Pero hasta ahora el show viene robándoselo el actor enano Peter Linklage (también inglés), quien interpreta al algo libertino y siempre inteligente Tyrion Lannister. Linklage -cuya primera aparición notoria fue en un papel hilarante en Muerte en un funeral (Frank Oz, 2007), había hecho del malhumorado y caustico héroe enano Trumpkin en Las crónicas de Narnia: el príncipe Caspian (Andrew Adamson, 2008), pero su rol como Tyrion -aunque tiene algunos parecidos superficiales- es radicalmente distinto. Antes que nada no se trata de un soldado perteneciente a una raza de enanos, sino del hijo subestimado de una incestuosa familia de nobles -los Lannister-, caracterizados por su belleza física y sus habilidades marciales. Tyrion en cambio suple su tamaño e incapacidad en la batalla con un intelecto notable y una gran capacidad irónica que lo ayudan a atravesar las intrigas entre las casas en disputa, interpretadas por Linklage con una dignidad que lo convierte en un inesperado antihéroe que se ha llevado hasta ahora las mejores escenas de la serie.

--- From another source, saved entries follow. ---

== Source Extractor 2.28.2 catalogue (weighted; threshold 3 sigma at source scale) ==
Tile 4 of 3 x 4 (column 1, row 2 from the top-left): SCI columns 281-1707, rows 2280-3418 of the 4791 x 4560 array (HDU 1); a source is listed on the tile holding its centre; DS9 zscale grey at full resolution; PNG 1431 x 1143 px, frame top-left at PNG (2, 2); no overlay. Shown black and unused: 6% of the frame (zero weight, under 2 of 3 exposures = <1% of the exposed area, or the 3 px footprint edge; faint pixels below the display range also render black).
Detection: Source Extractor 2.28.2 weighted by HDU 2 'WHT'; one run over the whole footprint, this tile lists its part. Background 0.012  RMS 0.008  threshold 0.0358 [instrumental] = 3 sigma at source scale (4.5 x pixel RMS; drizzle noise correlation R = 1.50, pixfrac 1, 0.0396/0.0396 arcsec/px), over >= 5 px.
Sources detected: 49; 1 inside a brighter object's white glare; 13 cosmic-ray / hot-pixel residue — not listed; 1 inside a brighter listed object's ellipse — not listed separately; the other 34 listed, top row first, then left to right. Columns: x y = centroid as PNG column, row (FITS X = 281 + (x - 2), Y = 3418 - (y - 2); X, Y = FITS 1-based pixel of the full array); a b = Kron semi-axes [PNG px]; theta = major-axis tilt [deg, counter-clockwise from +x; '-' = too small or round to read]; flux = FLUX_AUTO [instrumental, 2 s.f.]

Alrededor de ellos hay decenas de personajes que juegan sus cartas prefiriendo la conversación y las artimañas a la batalla, lo cual puede ser frustrante para quienes esperaban un troll furioso o un dragón de letal aliento en cada capítulo. Pero aquí el conjunto de responsables -desde HBO hasta el novelista George RR Martin- ha demostrado una gran concepción del ritmo y la administración; las escenas de violencia brutal o de sexo (bastante fuertes, sobre todo teniendo en cuenta que se presupone un público adolescente en buena parte) no son raras, pero no son inevitables en los capítulos, prefiriendo ante todo el desarrollo de las relaciones -más de poder que afectuosas- entre los personajes, y la cuidadosa construcción de una épica de largo aliento. En este aspecto tal vez no haya mejor ejemplo que Game of Thrones de la recientemente descubierta capacidad de la televisión de llevar los ritmos de una novela a lo audiovisual, sin apuros y sin golpes de efecto obligatorios, prefiriendo un buen diálogo -de los que hay muchos y muchas veces excelentes en la serie- a una resolución veloz a golpes de hacha.

Tal vez esto, una virtud para quien suscribe, sea también la característica más molesta de la serie: los 60 minutos de cada capítulo se hacen muy cortos si se los ve de uno en uno, y la espera de una semana por el próximo puede ser algo excesiva, aun si se sabe que la temporada entera consta de unos escasos diez episodios. Pero bueno, si uno se siente así es porque está enganchado, aprendiendo las virtudes del consumo dosificado y de los placeres no inmediatos. HBO ya ha anunciado la adaptación de otra de las novelas de la saga A Song of Ice and Fire para el año que viene, y Martin ya ha publicado cinco (más dos que vienen en camino); suficiente reserva como para satisfacer a cualquier jugador de Warcraft o a cualquier amante de las buenas narraciones.